There's an old joke
that farmers used to tell each other. There are several variants, but this is
the one I know best.
A group of farmers
are at the market, selling watermelons. The first farmer approaches the second
and says, "Nice watermelons you have there… but you should see mine!"
So they walk over to his area at the market and, sure enough, his watermelons
are all bigger. The second farmer stands admiring them when a third farmer
approaches, and again says, "Nice watermelons; but mine are bigger."
They all walk over to the third farmer's platform to admire his, still larger,
watermelons. At last they all turn to a fourth farmer. With a smirk, they
notice that his produce is all a little bit smaller than theirs. "Nice
watermelons," they all say to him, exchanging knowing glances.
"Those aren't
watermelons," the fourth farmer says, "They're peas."
I thought of this
joke recently as I was considering the question of what makes a person
successful? If you ever browse LinkedIn, or various other
"hustle-porn" websites hell-bent on training you to be a more
productive corporate cog, you've seen what the modern view of
"success" is. There are only two colors of success in today's world:
Managerial success, and success in sales. There are no other valid forms of
success.
If you spend forty
years working for the same company, and no one ever makes you a manager, most
people think you never achieved anything. You might have been a programmer who
built the entire foundation of a software company. You might have been an actuary
who developed a valuation methodology that enabled the company to make
millions. You might have been an administrator who developed policies and
procedures so efficient that the entire corporation's cost structure was twice
as efficient as any other competing firm. But if no one made you a manager, and
if you didn't sell anything to anyone, people
will think you never accomplished anything at all!
Let's return to
those farmers. My grandfather was a quite successful fruit farmer. He didn't
create a corporate farm. He wasn't a brilliant people-manager. He didn't sell
anything other than his own fruit, for market price. But he was the best at
what he did. People knew that just by looking at his fruit. His apples were
among the largest and most delicious I have ever seen. In fact, I have only
ever tasted their equal once, and that was a thousand miles away in a different
country. He could measure his success by the size of his produce, by the volume
of his yield. He could literally taste his
success, and so could the rest of us. In the old days, that's what it meant to
be a successful farmer: You put food on people's table, delicious food, you
made money doing it, and you managed to acquire a little financial security
along the way.
That's it. Nobody
dismissed him for not being a manager. No one measured his capabilities as a farmer by taking stock of his ability to
sell his apples for a higher price than other farmers could sell similar
apples. He wasn't a manager. He wasn't a salesman. He was a farmer. He was a successful farmer.
But there is no
modern parallel for this kind of success. No one thinks that a programmer who
remains a programmer his whole life is successful unless
he becomes some kind of manager or salesman. And so it is for actuaries,
administrators, statisticians, nurses, and so on. These people either
"progress" to management, or to sales, or they are simply not successful.
This is bizarre.
There is more to life than being a manager or a salesperson. There is more to a
career than management and sales. Achieving great things at the ground level -
honing your craft and becoming the best at what you do, no matter what it is -
is an important measure of success.
Farmers used to measure this by the quality of their produce. But that's the
old world. The new world needs to figure this out, too.
As important as
management and sales are to any organization, they aren't "real
work." That is, if your business is printing books, you can't manage a book into existence. If your business
is software, you can't write code with sales.
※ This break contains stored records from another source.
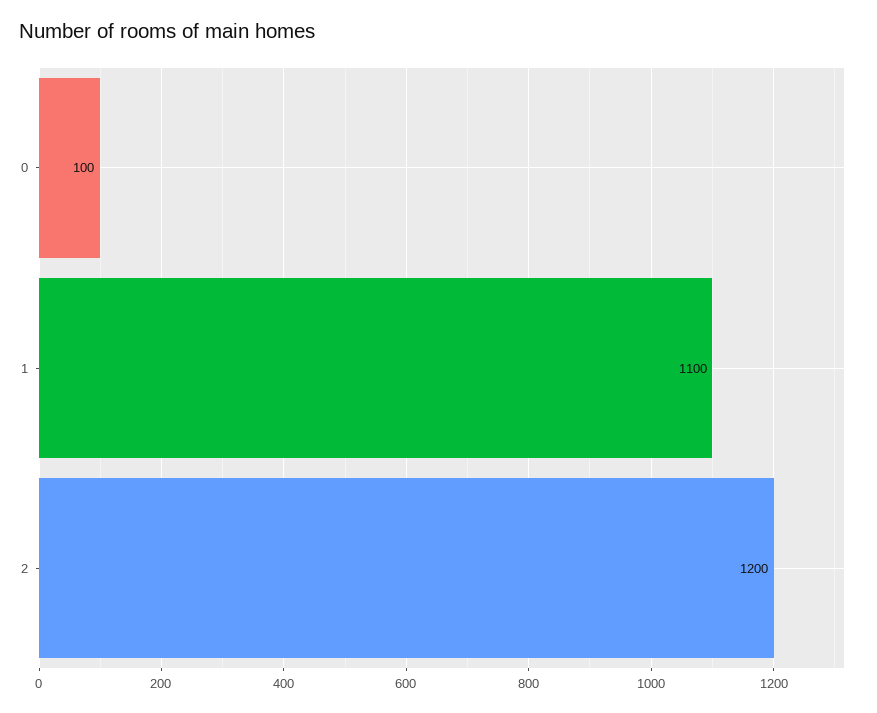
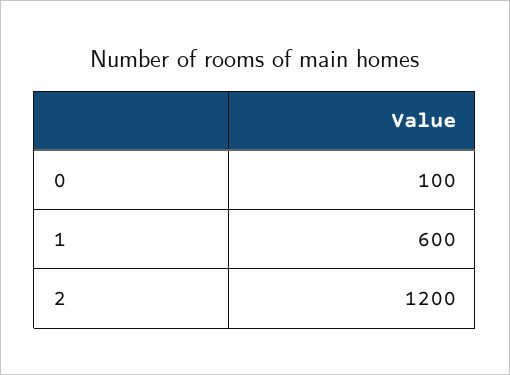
  {
    "0": 100,
-   "1": 1100,
+   "1": 600,
    "2": 1200
  }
At the end of the day, real things need to get done. Products need to be
manufactured and shipped. Services need to be performed. There is artistry
involved in every step of the process. That artistry is performed by human
beings, artists, people who perfect
their craft over years of experience.
Many of these people
never become managers or salespeople,
nor do they want to. Many of these people feel compelled to pursue managerial
or sales positions when they'd really be much happier staying where they are.
Faced with a single vision of what success is supposed to look like, they find
themselves in jobs they hate, or they find themselves ashamed of having never
climbed the corporate ladder. The sad part is that a large number of these
people are highly skilled experts of their fields who have absolutely no reason
to feel anything other than pride for their career success.
If there were
widespread recognition of, and appreciation for, something other than
management and sales, perhaps they would.